Qualified Joint Venture

There is a third option you should consider: You can elect to be treated as a Qualified Joint Venture. The IRS defines requires for this election that: (a) the only members are a husband and wife filing jointly; (b) both spouses must materially participate in the trade or business (passive co-ownership does not count)—so keep track of your time (500 or more hours during a year should be ok); (c) both spouses must elect not to be treated as a partnership. And, you cannot be a state law entity, but use your own names. You would file a joint tax return, and the husband or wife each would need to file a Schedule C and SE. Make sure you split income, gain, loss, deduction, and credit according to your contribution (typically for most spouses this is half and half). And according to the IRS, spouses with a rental real estate business not otherwise subject to self-employment tax must check the box on Line 1 of Schedule C and should not file Schedules SE. Please note though, that the qualified joint venture does not allow you to use an EIN or operate under an LLC—which may expose you to legal liability in other contexts. So make sure you think about the election first, but it may be worth it for you.

Both of us have only been on this path to real estate investing and financial freedom for about eight months. We grew up in immigrant households with no financial literacy, and sometime struggling through these issues is very difficult.

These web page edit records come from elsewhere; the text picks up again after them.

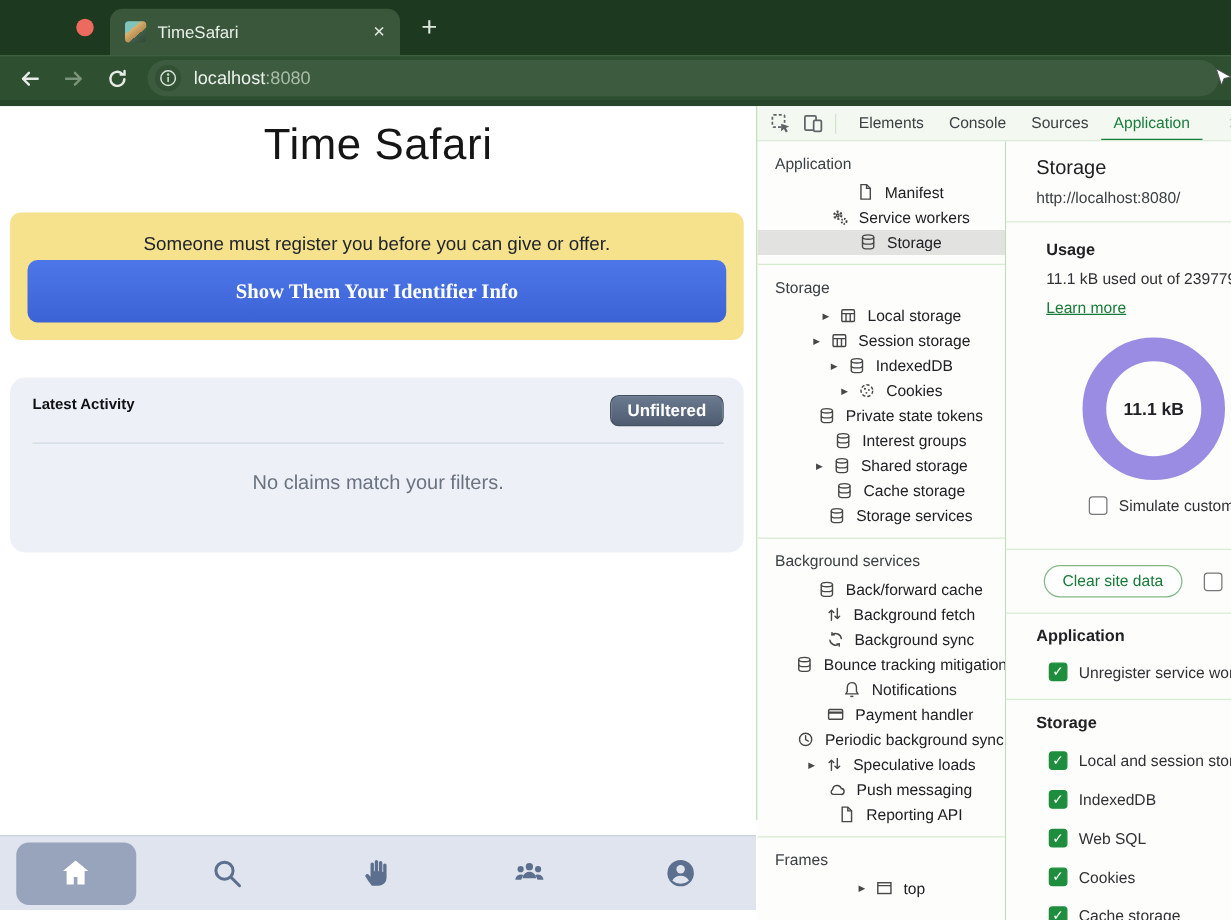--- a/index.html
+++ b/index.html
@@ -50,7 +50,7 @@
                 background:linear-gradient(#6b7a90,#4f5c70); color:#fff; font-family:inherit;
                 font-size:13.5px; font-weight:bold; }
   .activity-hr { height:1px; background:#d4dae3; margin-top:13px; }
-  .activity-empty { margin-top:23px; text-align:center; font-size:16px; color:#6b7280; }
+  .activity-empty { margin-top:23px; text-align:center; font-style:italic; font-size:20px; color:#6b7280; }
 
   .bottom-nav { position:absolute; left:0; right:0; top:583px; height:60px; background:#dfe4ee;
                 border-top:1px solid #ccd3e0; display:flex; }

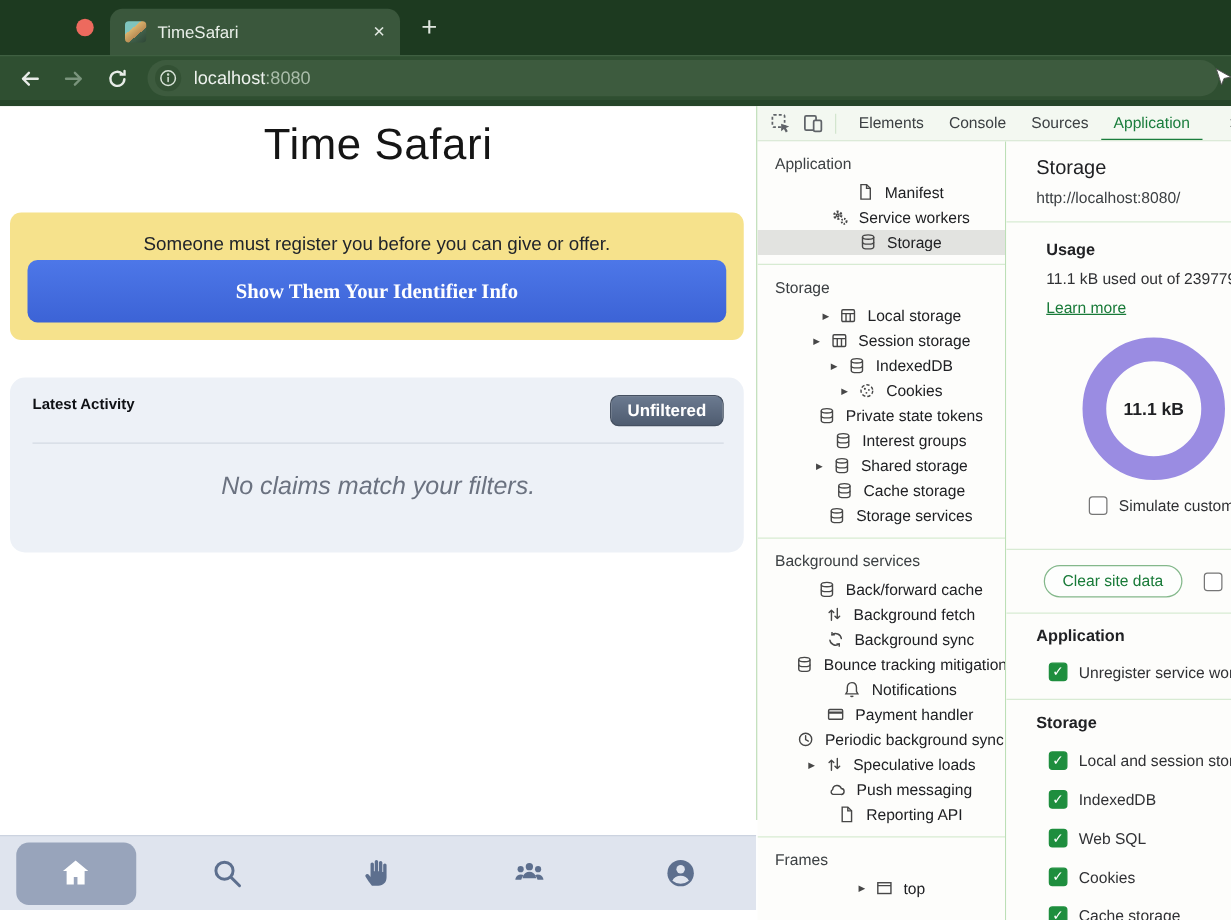--- a/index.html
+++ b/index.html
@@ -104,7 +104,7 @@
   .chk.checked { background:#1e8e3e; border-color:#1e8e3e; color:#fff; font-size:11px; }
   .chk.checked::after { content:"✓"; }
   .simulate-row { margin:13px 0 27px 34px; }
-  .clear-row { display:flex; padding:12px 0 12px 30px; }
+  .clear-row { display:flex; padding:12px 0 12px 30px;flex-direction:column; }
   .clear-btn { border:1px solid #84b88b; background:#fdfefd; color:#187a38; border-radius:13px;
                padding:5px 14px; font-family:inherit; font-size:12.5px; }
   .include-row { margin-left:17px; }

We feel like we never learned a language that others grew up with, but we are taking steps to change that. It used to be that we filed our tax returns in about half an hour because all we had was our salaried income (which is taxed at a high rate as compared to capital gains or other income). We are on this journey together to build something sustainable. And as part of that, we are have to grapple with issues such as what tax treatment to choose. Make sure you give much thought about this and think of taxes as a tool to help you build wealth in the long run.